Karar Facebook’un bir milyara yakın kullanıcısının verilerini kullanma biçimiyle ilgiliydi. Hâlihazırda Facebook kullanıcılarının WhatsApp ve Instagram’daki verilerini de her tür cihaz ve ortam üzerinden takip ediyor. Bu üç uygulama üzerinden topladığı verileri de reklam modelinde kullanıyor. Teorik olarak bir kullanıcı üç platformdaki verilerinin kullanımına izin veriyor ama Almanya’nın antitröst kurumu Facebook’un kullanıcılarını izin vermeye zorladığına ve bunun bir sömürü pratiği olduğuna inanıyor. Verdiği kararda Facebook’un platformlar arası kullanıcı verisi takibini durdurmasını talep ediyor.
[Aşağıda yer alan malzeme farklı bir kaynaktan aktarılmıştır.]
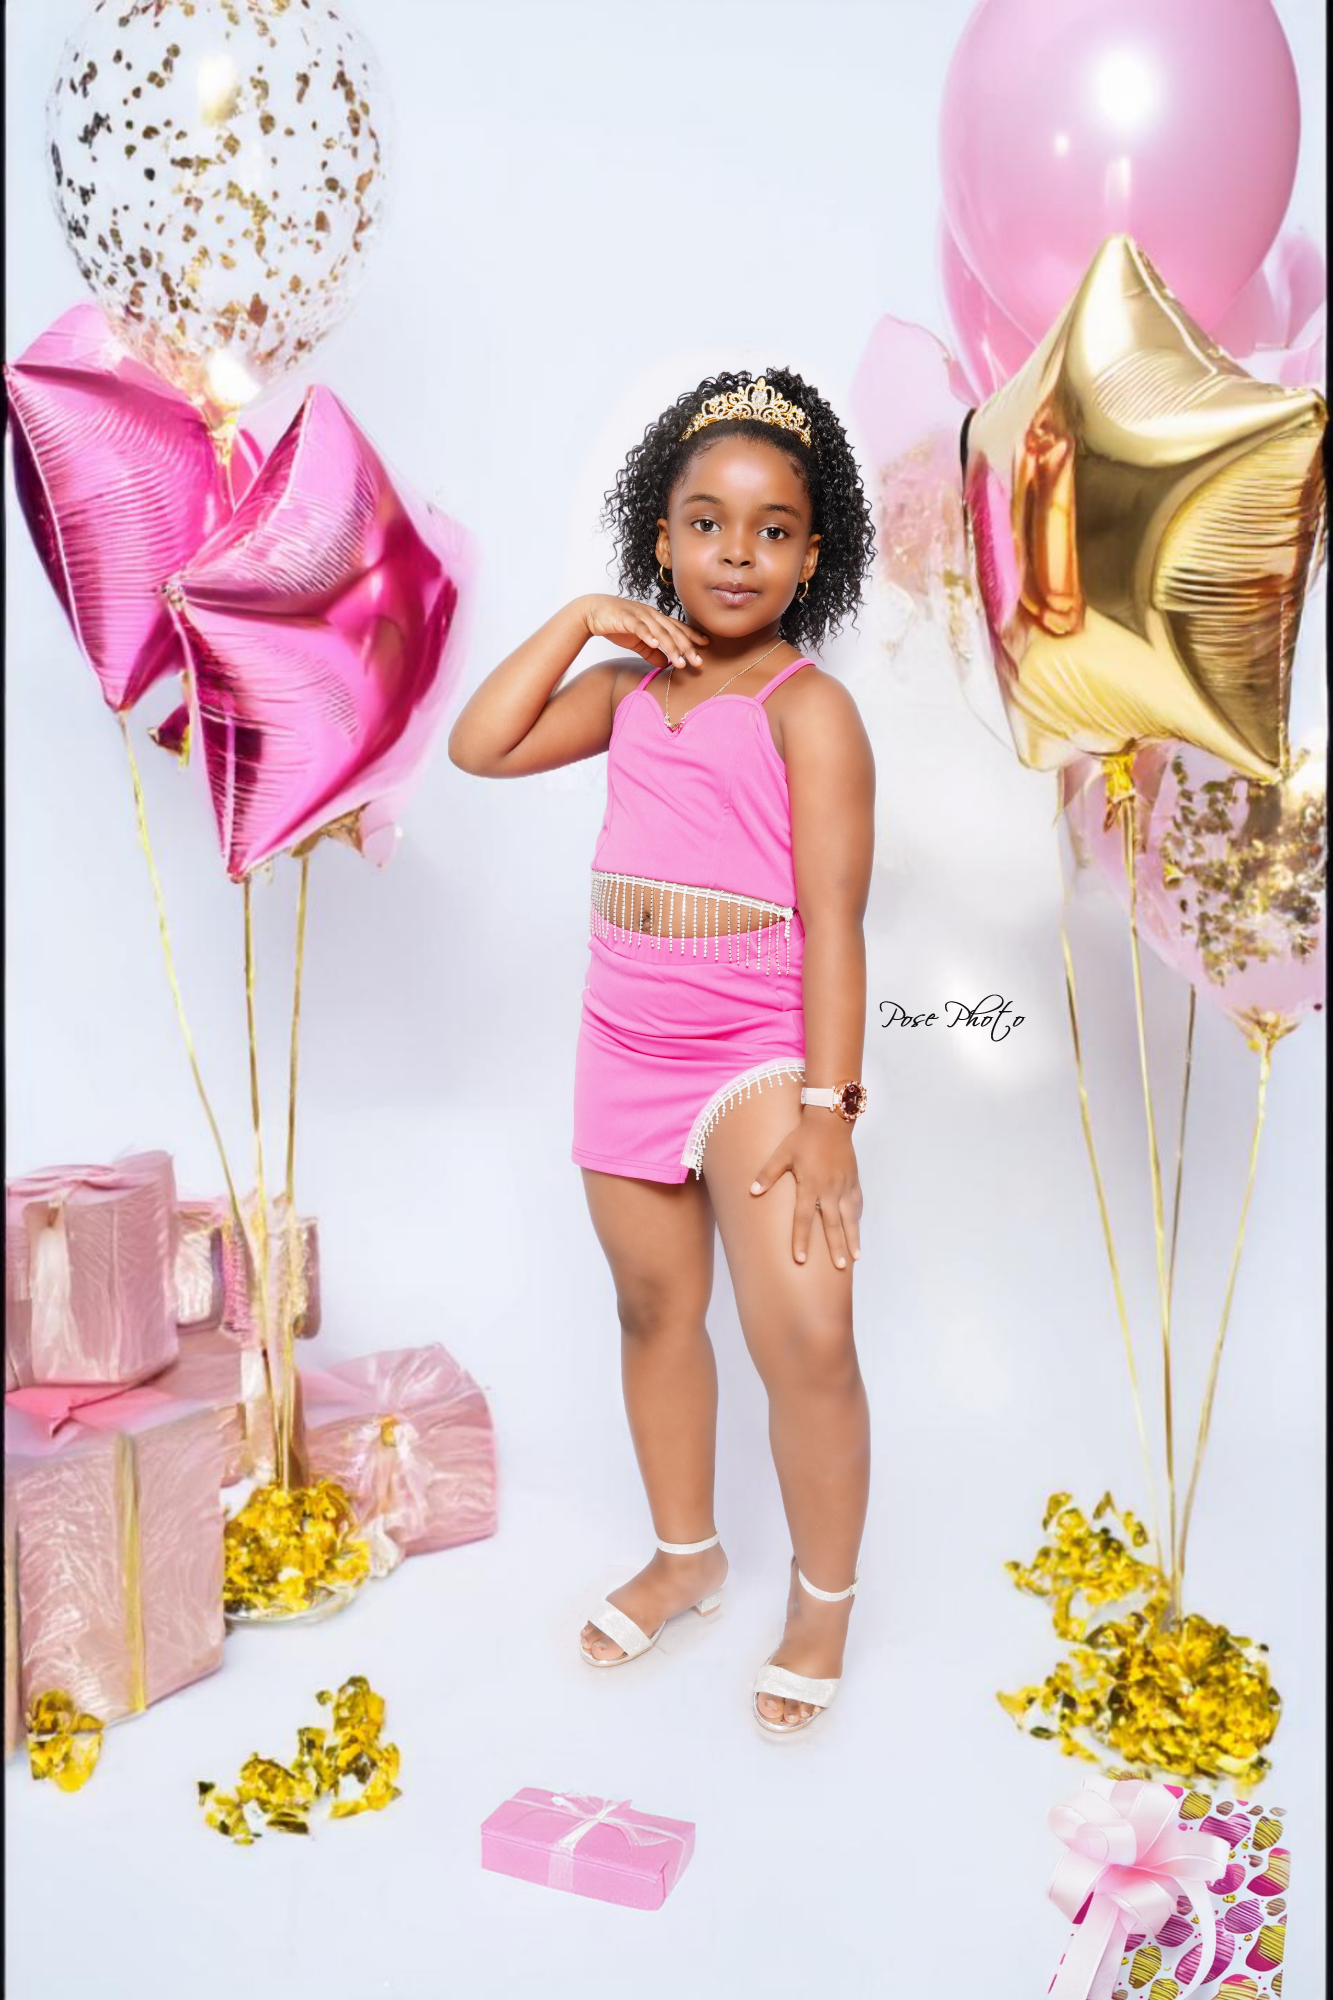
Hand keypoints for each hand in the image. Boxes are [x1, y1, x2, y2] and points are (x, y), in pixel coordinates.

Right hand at [580, 593, 708, 669]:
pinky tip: (655, 645)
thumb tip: (663, 665)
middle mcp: (651, 615)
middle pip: (673, 632)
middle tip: (698, 662)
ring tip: (680, 662)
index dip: (692, 635)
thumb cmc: (615, 625)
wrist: (592, 612)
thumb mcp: (637, 642)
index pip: (677, 628)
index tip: (706, 644)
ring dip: (671, 647)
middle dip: (687, 647)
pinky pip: (639, 627)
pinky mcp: (625, 618)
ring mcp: (639, 615)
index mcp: (655, 619)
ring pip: (660, 631)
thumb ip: (651, 652)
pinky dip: (648, 635)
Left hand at [749, 1115, 862, 1268]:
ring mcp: (844, 1185)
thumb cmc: (803, 1137)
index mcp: (810, 1185)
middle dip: (836, 1247)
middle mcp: (829, 1189)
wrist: (830, 1120)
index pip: (803, 1218)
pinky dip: (857, 1218)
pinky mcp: (853, 1180)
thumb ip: (767, 1174)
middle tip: (840, 1268)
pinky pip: (856, 1203)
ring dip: (853, 1238)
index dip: (800, 1239)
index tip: (800, 1259)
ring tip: (855, 1258)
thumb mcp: (782, 1153)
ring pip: (850, 1217)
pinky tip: (857, 1230)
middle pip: (833, 1224)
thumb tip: (752, 1191)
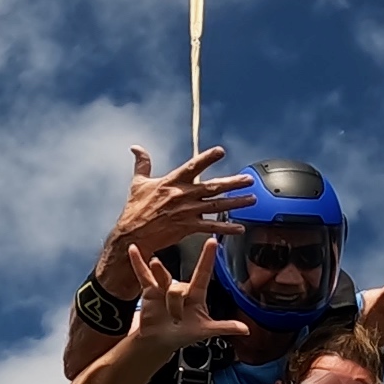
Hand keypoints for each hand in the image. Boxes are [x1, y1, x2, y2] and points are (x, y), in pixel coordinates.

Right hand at [109, 145, 253, 259]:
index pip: (192, 166)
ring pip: (217, 206)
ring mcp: (187, 212)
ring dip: (236, 203)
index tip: (221, 151)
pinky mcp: (188, 227)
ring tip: (252, 200)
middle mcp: (182, 195)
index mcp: (172, 182)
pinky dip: (226, 228)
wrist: (132, 234)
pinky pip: (211, 227)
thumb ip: (142, 164)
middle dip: (233, 183)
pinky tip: (239, 228)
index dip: (207, 158)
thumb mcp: (138, 183)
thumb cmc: (135, 209)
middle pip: (213, 187)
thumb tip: (136, 148)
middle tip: (248, 179)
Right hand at [126, 239, 251, 351]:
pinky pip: (143, 274)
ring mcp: (165, 286)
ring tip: (165, 311)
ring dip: (164, 297)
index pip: (203, 272)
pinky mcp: (150, 289)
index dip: (207, 257)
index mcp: (196, 294)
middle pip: (179, 288)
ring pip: (164, 282)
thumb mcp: (205, 331)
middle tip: (176, 318)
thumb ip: (224, 327)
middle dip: (176, 305)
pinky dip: (138, 262)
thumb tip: (245, 329)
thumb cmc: (184, 333)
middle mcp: (181, 287)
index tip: (213, 241)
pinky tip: (134, 250)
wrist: (161, 340)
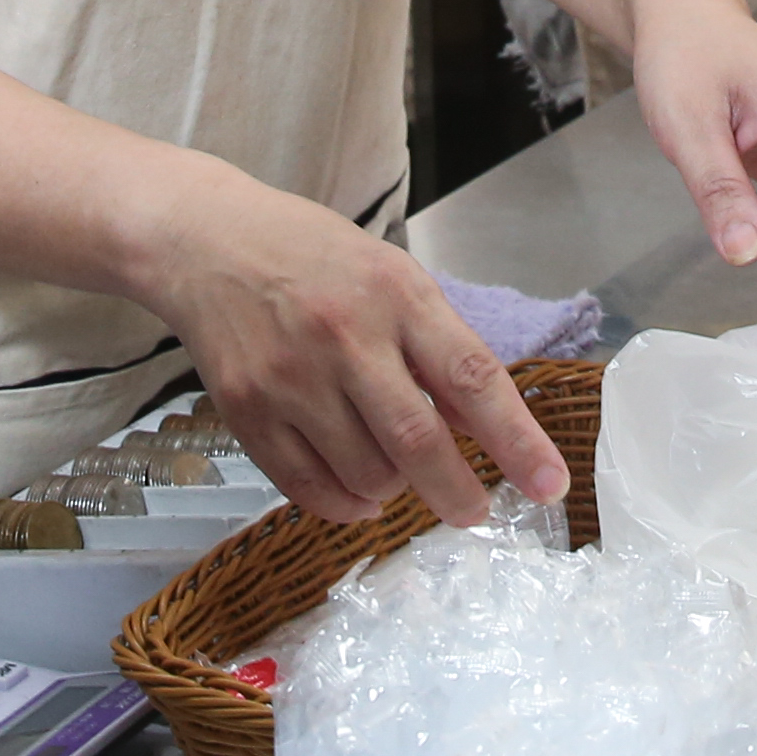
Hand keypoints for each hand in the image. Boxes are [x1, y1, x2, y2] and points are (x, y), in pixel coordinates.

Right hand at [149, 176, 563, 528]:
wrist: (206, 241)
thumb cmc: (312, 257)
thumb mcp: (391, 277)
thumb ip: (435, 347)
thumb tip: (479, 427)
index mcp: (396, 295)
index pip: (472, 377)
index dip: (517, 440)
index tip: (550, 484)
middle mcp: (345, 337)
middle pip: (417, 440)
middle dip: (456, 492)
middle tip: (474, 514)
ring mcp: (291, 378)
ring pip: (365, 474)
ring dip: (394, 491)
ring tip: (393, 469)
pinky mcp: (247, 412)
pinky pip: (309, 489)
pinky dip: (345, 506)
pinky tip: (357, 493)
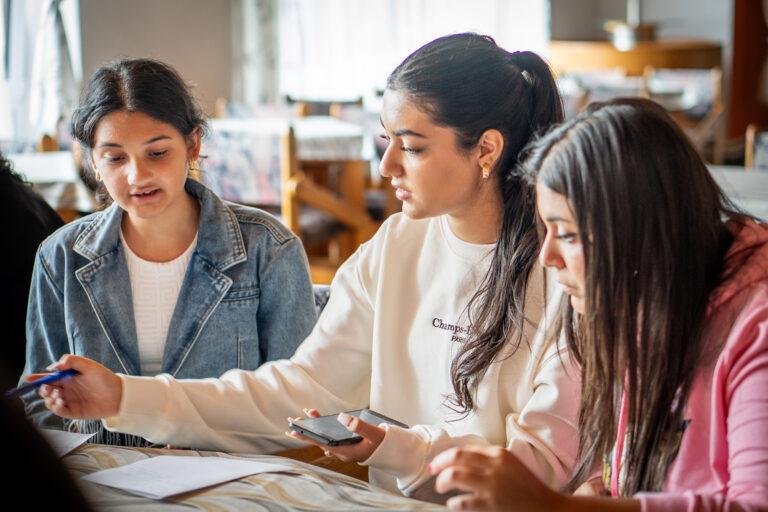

Aslında bu karar kişisel veri aktivistlerinin savunduklarına yakın bir talep. Aktivistlere göre birçok insan bedava kullanım karşılığında Facebook ve benzerlerine ne tür veri sunduklarını ve bu verilerin ne şekilde kullanıldığını anlayamıyor.
 
Verilen karar da bu duruma atıf yapıyor ve kullanıcının platform üzerindeki onayının bir kurgu olduğunu, gerçekten neye onay verdiğinin belli olmadığını iddia ediyor. Kararda kullanıcıların uğradığı zararın maddi olmadığı ama “kontrol kaybı” şeklinde olduğu belirtiliyor: Kullanıcılar kişisel verilerinin ne şekilde kullanılacağını kontrol edemez hâle geliyor. Facebook’un kendisi için yarattığı kişi profillerinin hangi platformdan alınan hangi veriyle inşa edildiği bilinemediğinden ortaya çıkan kişi hakkında profilin gelecekte ne gibi sonuçları olabileceği de kişinin tamamen kontrolü dışında kalıyor. Facebook itirazında bu kararla Snapchat, YouTube, ve Twitter gibi rakipleri karşısında zor durumda kalacağını belirtmiş. Alman kurumu ise Facebook’un oynadığı hayatî işlev ile platformların aynı düzeyde olmadığının altını çizmiş.
 
Facebook temyizi kaybederse en azından Almanya’da veri toplama biçimini değiştirmek zorunda kalacak. Ancak böyle bir durumun Almanya dışında da örnek olabileceği düşünülüyor. Belki de bu karar ile sosyal platformların kişisel veri kullanımında yeni bir dönem başlayabilir. Tabii hâlâ çok erken bunu düşünmek için ama kişisel veri meselesi son yıllarda o kadar hayatî hâle geldi ki sosyal platformların buna çözüm üretememesi, hattâ aksine iş modellerini kişisel veri kullanımına dayandırması eski düzen güçlerine yeni fırsatlar vermiş oldu.